Opinião

Você pode odiar o Barbieri, mas a mágica brasileira deve um favor a ele

Entendo perfeitamente a resistência que muitos mágicos têm em relação ao Felipe Barbieri. Desde os tempos do saudoso Fórum Mágico Amador até sua consolidação no YouTube, ele se envolveu em polêmicas, cometeu deslizes públicos, errou na TV e na internet. Isso gerou atritos reais com a comunidade mágica. Mas isso é passado. Pessoas mudam, amadurecem e merecem, no mínimo, o benefício da dúvida.

Divulgação/Jessica Liar

Grande parte das críticas ao Barbieri vem de mágicos que nunca pararam para assistir de fato ao conteúdo que ele produz. Só veem um recorte quando algum vídeo viraliza em grupos de WhatsApp e, ironicamente, são os próprios mágicos que compartilham esses trechos sem parar, aumentando o alcance daquilo que mais criticam.

Hoje, o canal dele vive outra fase: lives, entrevistas, reacts, debates. A era dos tutoriais como carro-chefe ficou para trás. Não, esse texto não é uma defesa cega do Felipe Barbieri. É um convite a um olhar mais crítico, mais justo e menos emocional. Ele errou, sim. Mas também reconheceu, pediu desculpas, se retratou e mudou. E isso, gostando ou não dele, merece respeito.

“Ah, mas ele desrespeitou a mágica.” Concordo. Mas quantos mágicos também não desrespeitam a arte subindo ao palco sem preparo, fazendo apresentações tecnicamente fracas, revelando segredos involuntariamente por puro desleixo? Isso também não é falta de respeito? Por que essas pessoas não sofrem o mesmo cancelamento que o Barbieri?

Vale lembrar: ele já se retratou publicamente em evento oficial do Círculo Brasileiro de Ilusionismo sobre a polêmica revelação na TV em rede nacional. Reconheceu o erro e se comprometeu a não repetir, justamente por entender o impacto negativo e irreversível que a televisão tem quando expõe bastidores da mágica para milhões de pessoas.
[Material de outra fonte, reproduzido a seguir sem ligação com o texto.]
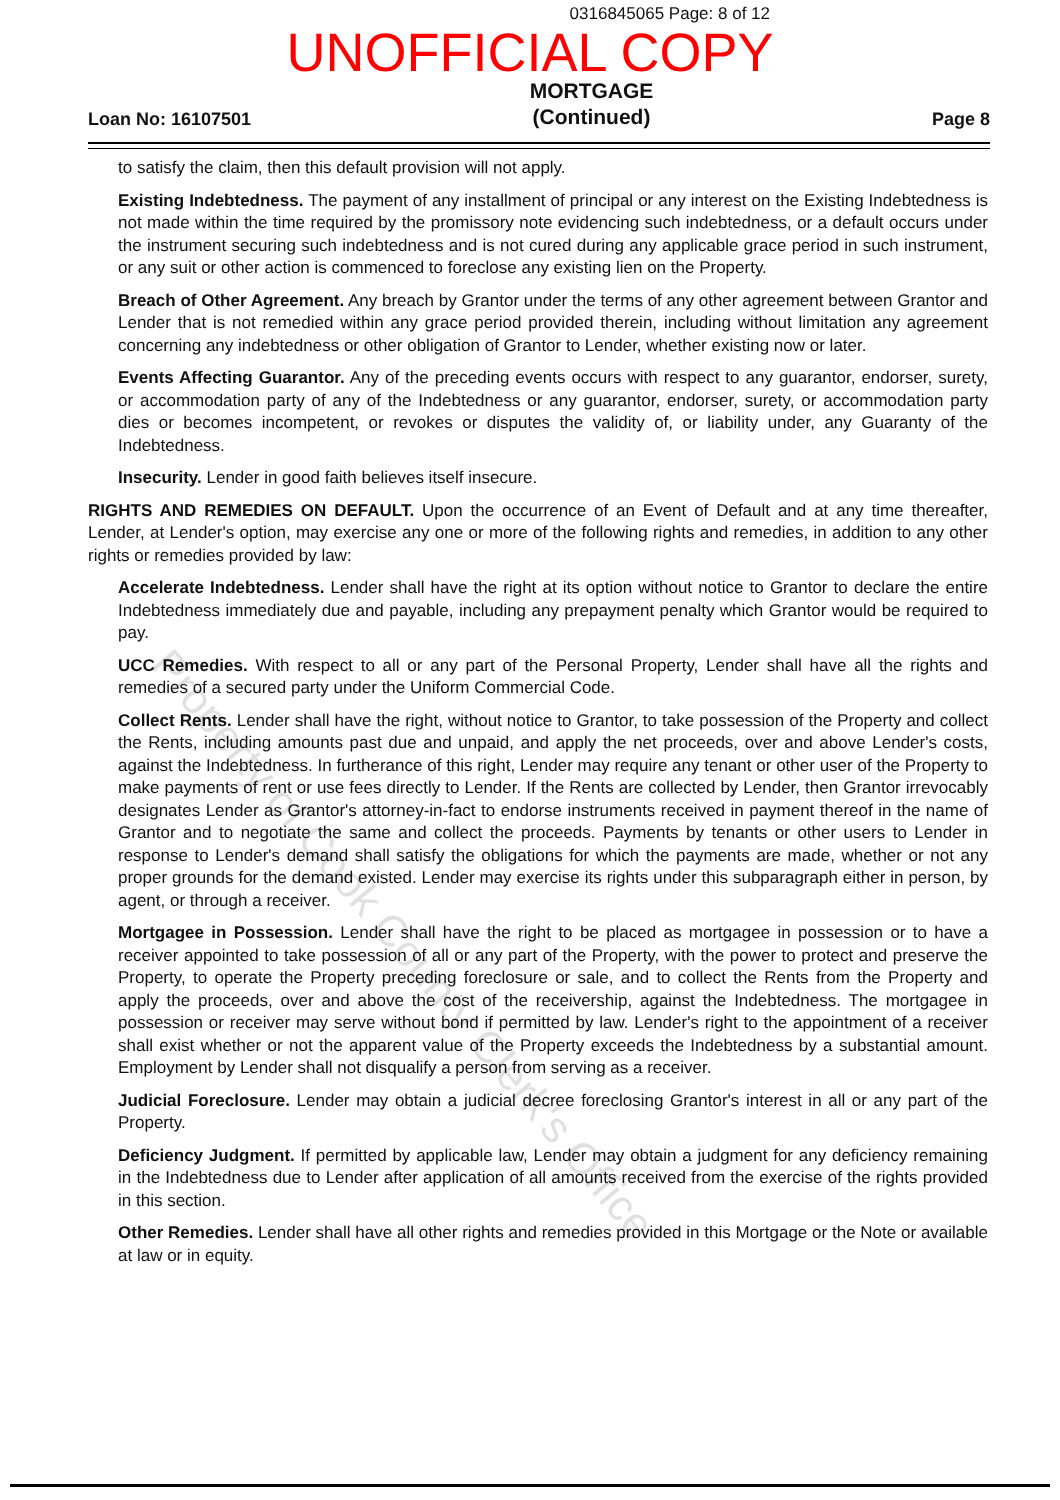0316845065 Page: 8 of 12
UNOFFICIAL COPY
Loan No: 16107501
MORTGAGE
(Continued)
Page 8
to satisfy the claim, then this default provision will not apply.
Existing Indebtedness. The payment of any installment of principal or any interest on the Existing Indebtedness is not made within the time required by the promissory note evidencing such indebtedness, or a default occurs under the instrument securing such indebtedness and is not cured during any applicable grace period in such instrument, or any suit or other action is commenced to foreclose any existing lien on the Property.
Breach of Other Agreement. Any breach by Grantor under the terms of any other agreement between Grantor and Lender that is not remedied within any grace period provided therein, including without limitation any agreement concerning any indebtedness or other obligation of Grantor to Lender, whether existing now or later.
Events Affecting Guarantor. Any of the preceding events occurs with respect to any guarantor, endorser, surety, or accommodation party of any of the Indebtedness or any guarantor, endorser, surety, or accommodation party dies or becomes incompetent, or revokes or disputes the validity of, or liability under, any Guaranty of the Indebtedness.
Insecurity. Lender in good faith believes itself insecure.
RIGHTS AND REMEDIES ON DEFAULT. Upon the occurrence of an Event of Default and at any time thereafter, Lender, at Lender's option, may exercise any one or more of the following rights and remedies, in addition to any other rights or remedies provided by law:
Accelerate Indebtedness. Lender shall have the right at its option without notice to Grantor to declare the entire Indebtedness immediately due and payable, including any prepayment penalty which Grantor would be required to pay.
UCC Remedies. With respect to all or any part of the Personal Property, Lender shall have all the rights and remedies of a secured party under the Uniform Commercial Code.
Collect Rents. Lender shall have the right, without notice to Grantor, to take possession of the Property and collect the Rents, including amounts past due and unpaid, and apply the net proceeds, over and above Lender's costs, against the Indebtedness. In furtherance of this right, Lender may require any tenant or other user of the Property to make payments of rent or use fees directly to Lender. If the Rents are collected by Lender, then Grantor irrevocably designates Lender as Grantor's attorney-in-fact to endorse instruments received in payment thereof in the name of Grantor and to negotiate the same and collect the proceeds. Payments by tenants or other users to Lender in response to Lender's demand shall satisfy the obligations for which the payments are made, whether or not any proper grounds for the demand existed. Lender may exercise its rights under this subparagraph either in person, by agent, or through a receiver.
Mortgagee in Possession. Lender shall have the right to be placed as mortgagee in possession or to have a receiver appointed to take possession of all or any part of the Property, with the power to protect and preserve the Property, to operate the Property preceding foreclosure or sale, and to collect the Rents from the Property and apply the proceeds, over and above the cost of the receivership, against the Indebtedness. The mortgagee in possession or receiver may serve without bond if permitted by law. Lender's right to the appointment of a receiver shall exist whether or not the apparent value of the Property exceeds the Indebtedness by a substantial amount. Employment by Lender shall not disqualify a person from serving as a receiver.
Judicial Foreclosure. Lender may obtain a judicial decree foreclosing Grantor's interest in all or any part of the Property.
Deficiency Judgment. If permitted by applicable law, Lender may obtain a judgment for any deficiency remaining in the Indebtedness due to Lender after application of all amounts received from the exercise of the rights provided in this section.
Other Remedies. Lender shall have all other rights and remedies provided in this Mortgage or the Note or available at law or in equity.
Property of Cook County Clerk's Office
Quando falamos de YouTube, porém, o contexto é outro. Na TV, o conteúdo é empurrado para o público, sem filtro. No YouTube, ele é buscado ou recomendado com base em interesse prévio. É conteúdo sob demanda. Quem clica num tutorial de mágica geralmente já quer aprender mágica. É um possível futuro mágico. O algoritmo só entrega esse tipo de vídeo para quem já demonstrou interesse por esse universo. Tratar isso como “revelação gratuita” é ignorar como a plataforma e a própria internet funcionam hoje.

Reprodução da Internet

Sim, grande parte do conteúdo que o Barbieri produziu e ainda produz tem o objetivo de ensinar mágica, mas não de banalizar a revelação de segredos. A proposta é formar novos mágicos, oferecendo acesso a um conhecimento que, historicamente, era restrito a quem podia pagar por cursos, materiais e congressos.

Vivemos em um país onde até o acesso à leitura é limitado e a mágica é um hobby caro. Cursos, aparelhos, associações, congressos… tudo custa caro. Isso exclui automaticamente grande parte da população, especialmente pessoas negras, periféricas, jovens sem grana.
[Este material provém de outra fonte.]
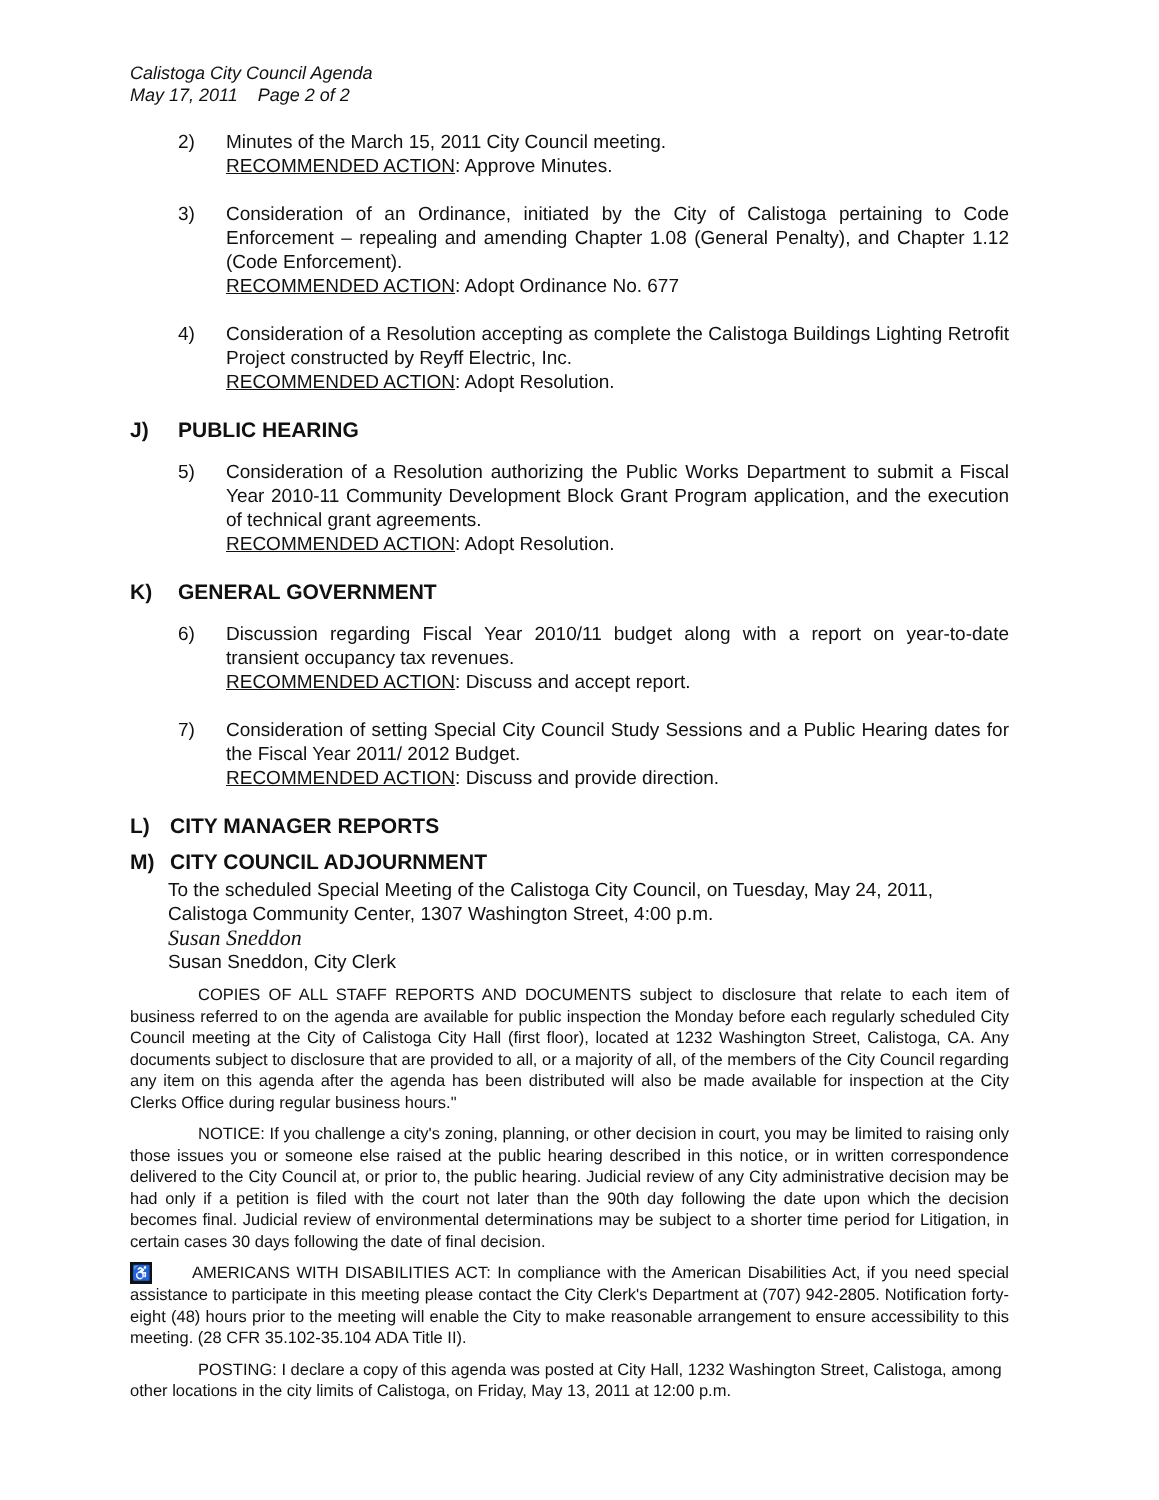Calistoga City Council Agenda
May 17, 2011 Page 2 of 2
2) Minutes of the March 15, 2011 City Council meeting.
RECOMMENDED ACTION: Approve Minutes.
3) Consideration of an Ordinance, initiated by the City of Calistoga pertaining to Code Enforcement – repealing and amending Chapter 1.08 (General Penalty), and Chapter 1.12 (Code Enforcement).
RECOMMENDED ACTION: Adopt Ordinance No. 677
4) Consideration of a Resolution accepting as complete the Calistoga Buildings Lighting Retrofit Project constructed by Reyff Electric, Inc.
RECOMMENDED ACTION: Adopt Resolution.
J) PUBLIC HEARING
5) Consideration of a Resolution authorizing the Public Works Department to submit a Fiscal Year 2010-11 Community Development Block Grant Program application, and the execution of technical grant agreements.
RECOMMENDED ACTION: Adopt Resolution.
K) GENERAL GOVERNMENT
6) Discussion regarding Fiscal Year 2010/11 budget along with a report on year-to-date transient occupancy tax revenues.
RECOMMENDED ACTION: Discuss and accept report.
7) Consideration of setting Special City Council Study Sessions and a Public Hearing dates for the Fiscal Year 2011/ 2012 Budget.
RECOMMENDED ACTION: Discuss and provide direction.
L) CITY MANAGER REPORTS
M) CITY COUNCIL ADJOURNMENT
To the scheduled Special Meeting of the Calistoga City Council, on Tuesday, May 24, 2011, Calistoga Community Center, 1307 Washington Street, 4:00 p.m.
Susan Sneddon
Susan Sneddon, City Clerk
COPIES OF ALL STAFF REPORTS AND DOCUMENTS subject to disclosure that relate to each item of business referred to on the agenda are available for public inspection the Monday before each regularly scheduled City Council meeting at the City of Calistoga City Hall (first floor), located at 1232 Washington Street, Calistoga, CA. Any documents subject to disclosure that are provided to all, or a majority of all, of the members of the City Council regarding any item on this agenda after the agenda has been distributed will also be made available for inspection at the City Clerks Office during regular business hours."
NOTICE: If you challenge a city's zoning, planning, or other decision in court, you may be limited to raising only those issues you or someone else raised at the public hearing described in this notice, or in written correspondence delivered to the City Council at, or prior to, the public hearing. Judicial review of any City administrative decision may be had only if a petition is filed with the court not later than the 90th day following the date upon which the decision becomes final. Judicial review of environmental determinations may be subject to a shorter time period for Litigation, in certain cases 30 days following the date of final decision.
♿ AMERICANS WITH DISABILITIES ACT: In compliance with the American Disabilities Act, if you need special assistance to participate in this meeting please contact the City Clerk's Department at (707) 942-2805. Notification forty-eight (48) hours prior to the meeting will enable the City to make reasonable arrangement to ensure accessibility to this meeting. (28 CFR 35.102-35.104 ADA Title II).
POSTING: I declare a copy of this agenda was posted at City Hall, 1232 Washington Street, Calistoga, among other locations in the city limits of Calistoga, on Friday, May 13, 2011 at 12:00 p.m.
O YouTube, nesse contexto, se torna um instrumento de democratização. Ele permite que mais gente tenha acesso ao conhecimento mágico e, a partir daí, descubra um novo caminho de vida, de arte ou de trabalho.

Além disso, hoje o YouTube funciona como uma grande biblioteca de vídeos. Ninguém condena um jovem por entrar em uma biblioteca física e pegar um livro de mágica, certo? Por que isso seria um problema quando acontece online?

Goste você ou não, Felipe Barbieri é responsável por inspirar e formar centenas, talvez milhares, de novos mágicos. Muitos começaram assistindo seus vídeos e hoje estão em congressos, compram em lojas como Mágica +, assinam plataformas como o Mágica Online e vão ao teatro, ajudando a movimentar a economia da mágica brasileira.

Enquanto escrevo este texto, os ingressos da sessão extra do show na Timing House, com Barbieri recebendo outros mágicos no lineup, acabam de esgotar. A mágica está, de fato, se consolidando como opção de entretenimento cultural popular, pelo menos em São Paulo.

Divulgação

Ao mesmo tempo, outros mágicos desdenham, debocham dos colegas de elenco e até tentam boicotar, de forma patética, o espetáculo. Aí eu pergunto: quantos novos mágicos você, que está lendo isto, já formou ou pelo menos atraiu para a mágica? E quantas pessoas já foram, são e ainda serão impactadas pelo trabalho do Barbieri?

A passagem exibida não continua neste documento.